4. If the clamping screw L at the outer end of the joint between the spring B and the rocker M is loosened, the outer ring of the spring B can move at will (it can be shortened and lengthened), and the shortened distance should not be less than 6cm. When tightening the end clamping screw, the spring must be kept in the vertical plane, otherwise the experimental results will be obviously affected.

Align the center of the photoelectric door H with the white paint line (that is, the long slit) on the balance wheel, and keep the balance wheel swinging freely in the middle slit of the photoelectric door. At this time, you can select the damping switch "1" or "2" to turn on the motor. At this time, the balance wheel will be forced to vibrate. When it reaches a stable state, turn on the flash switch. At this time, you will see that the pointer F has a seemingly fixed reading on the phase difference dial, and the time difference between the two readings is 656. Within (no more than 2? When the experiment can be carried out), if a big difference is found, the position of the photoelectric gate can be adjusted. If the difference is more than 5? Above, you must repeat the above steps to readjust.

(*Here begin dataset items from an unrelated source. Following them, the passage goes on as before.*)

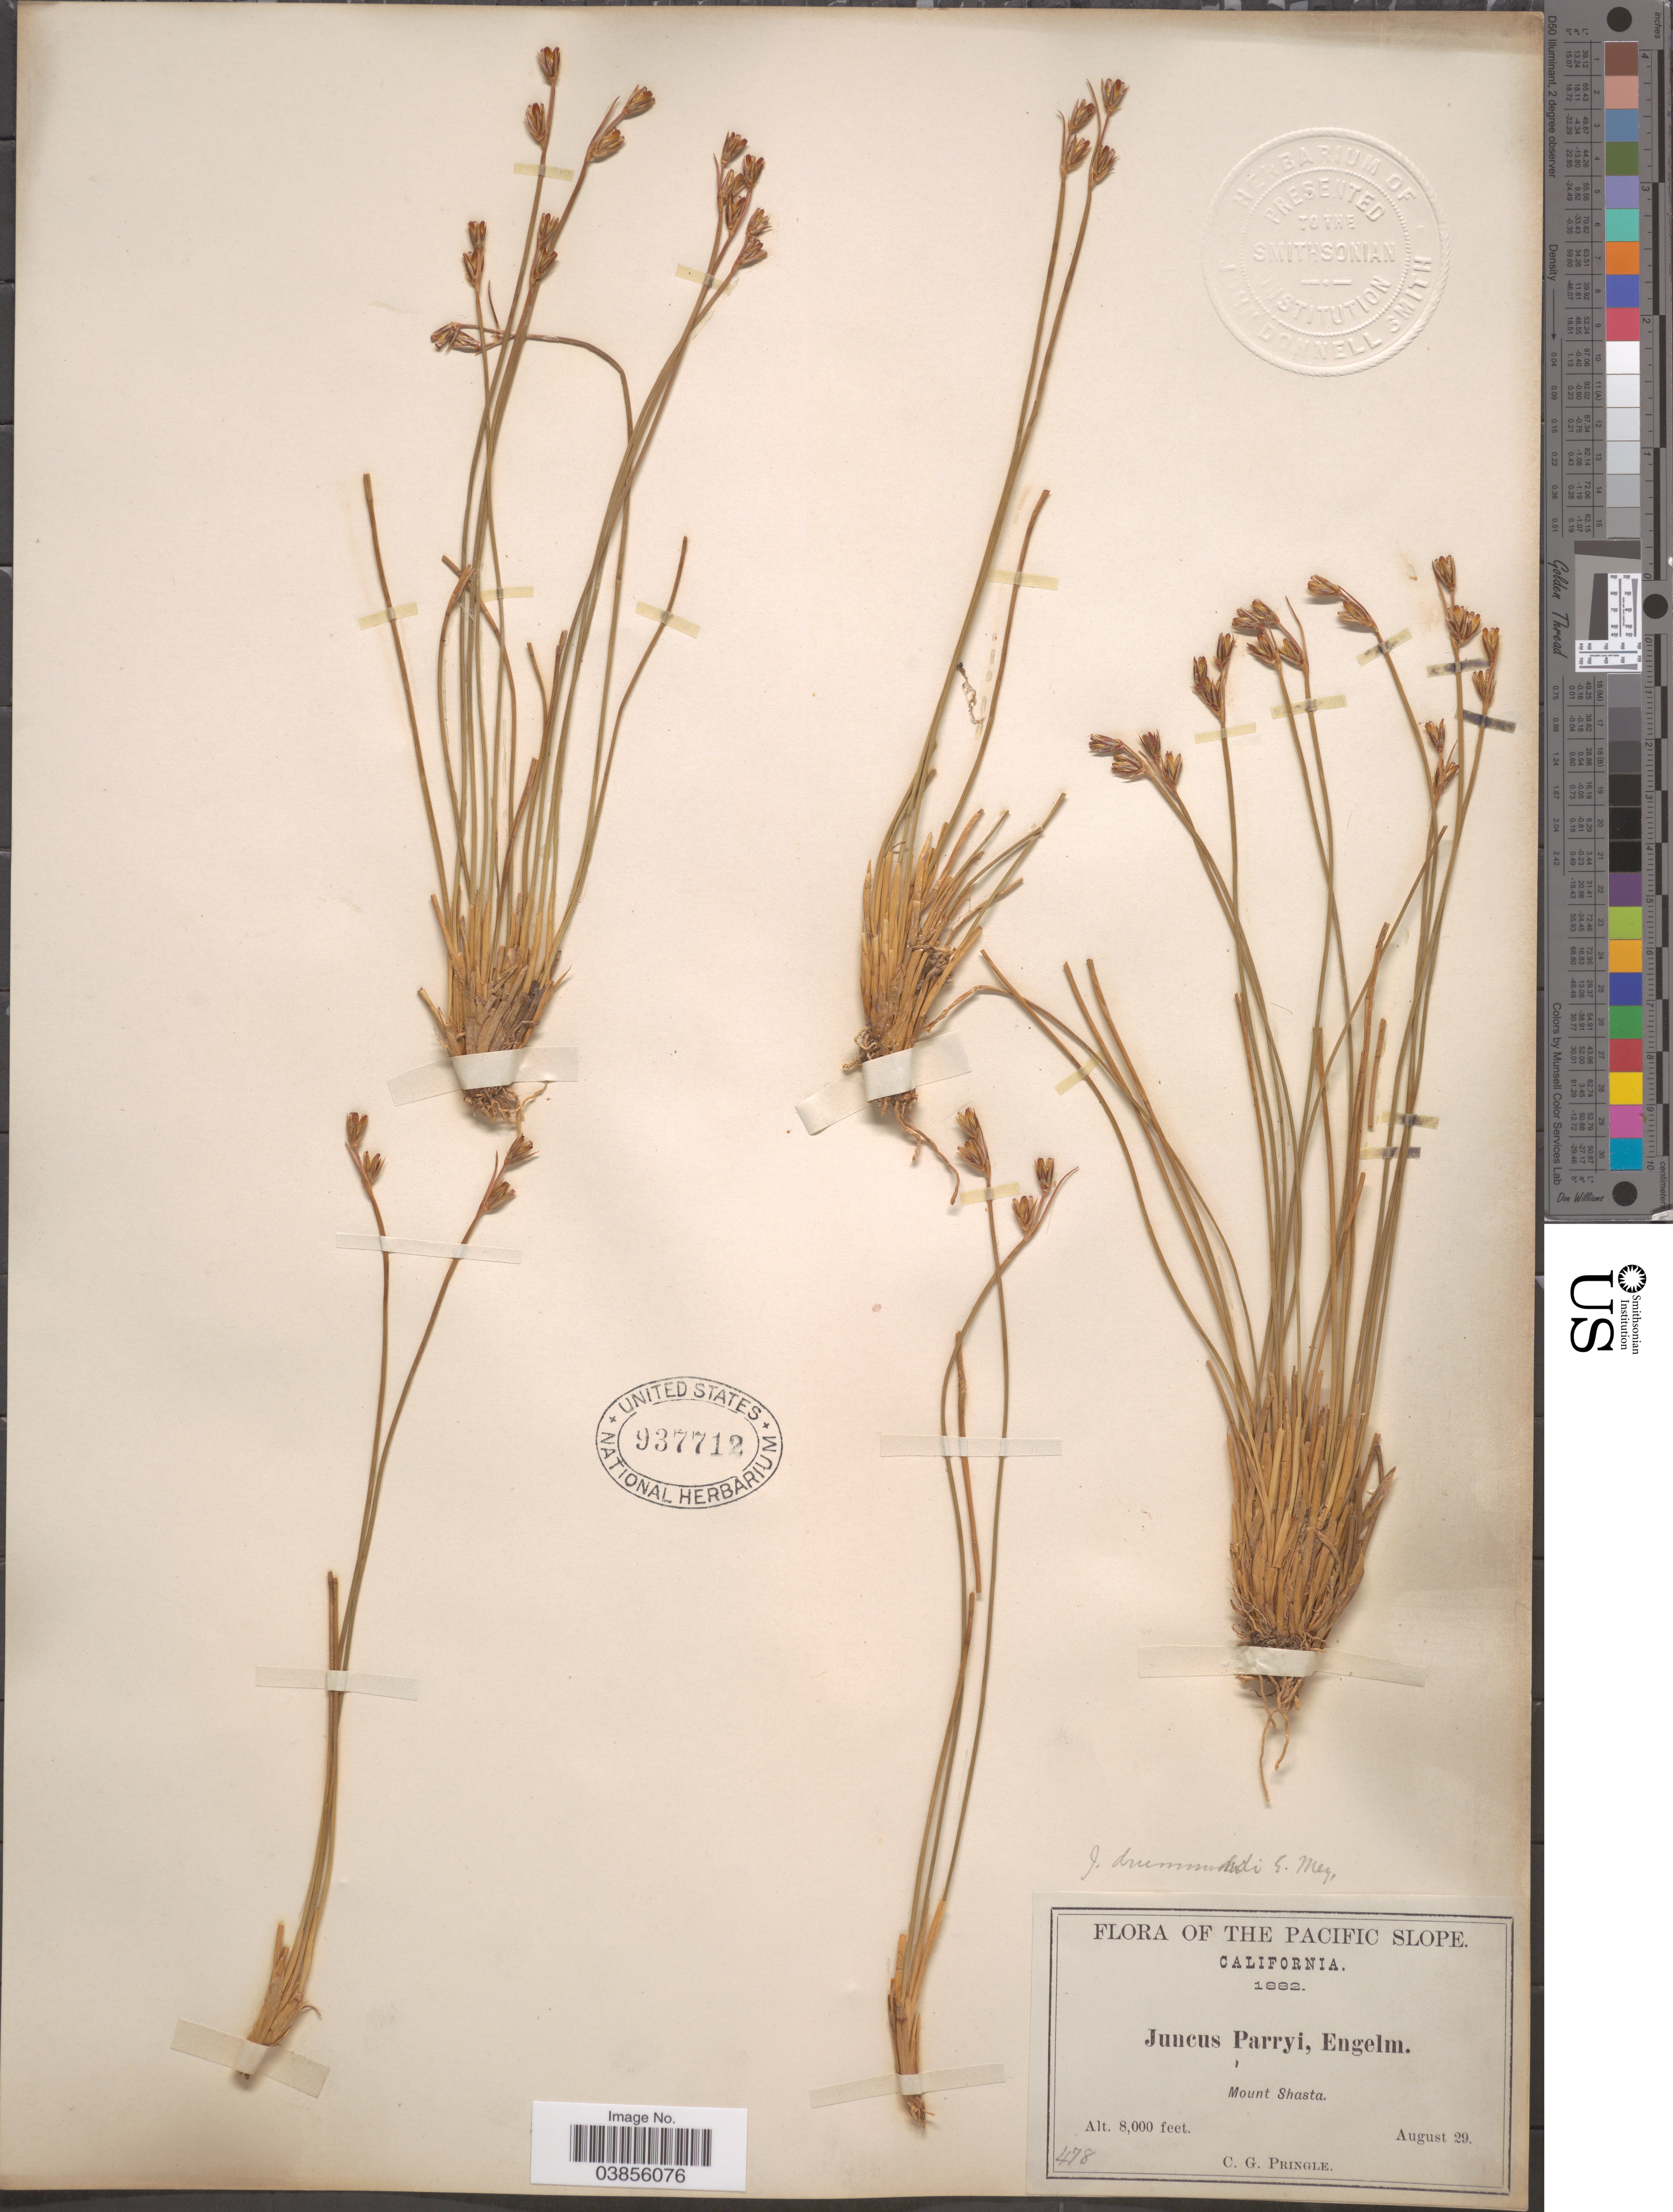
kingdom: Plantae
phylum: Tracheophyta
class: Liliopsida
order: Poales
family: Juncaceae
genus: Juncus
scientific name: Juncus parryi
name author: Engelm.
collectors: C. G. Pringle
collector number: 478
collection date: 1882-08-29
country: United States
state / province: California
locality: The Pacific Slope. Mount Shasta.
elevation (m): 2438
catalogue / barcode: US 937712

Due to the problems in the process of making the spring, there may be a phenomenon that the two ends of the pointer F overlap well, the middle is poor, or the middle is good and the two ends are poor when measuring the phase difference.

[Notes]

All parts of Bohr vibrometer are assembled accurately, so you can't touch them at will. The knobs and buttons on the control box and panel have many functions. After understanding its function, you must follow the rules.

Matters needing attention in Niels Bohr's vibration experiment:

1. When doing the free oscillation experiment, be sure to write down the balance period during the free oscillation experiment;

2. During the forced oscillation experiment, adjust the knob on the instrument panel to change different motor rotation periods, which must be done 3 ~ 1 1 times, including that the motor rotation period is the same as the free oscillation period in the free oscillation experiment.

3. In the forced oscillation experiment, the period of the motor and the balance wheel must be the same and the amplitude must be stable in order to record the experimental data.

4. After the students finish the experiment, the measurement data must be saved.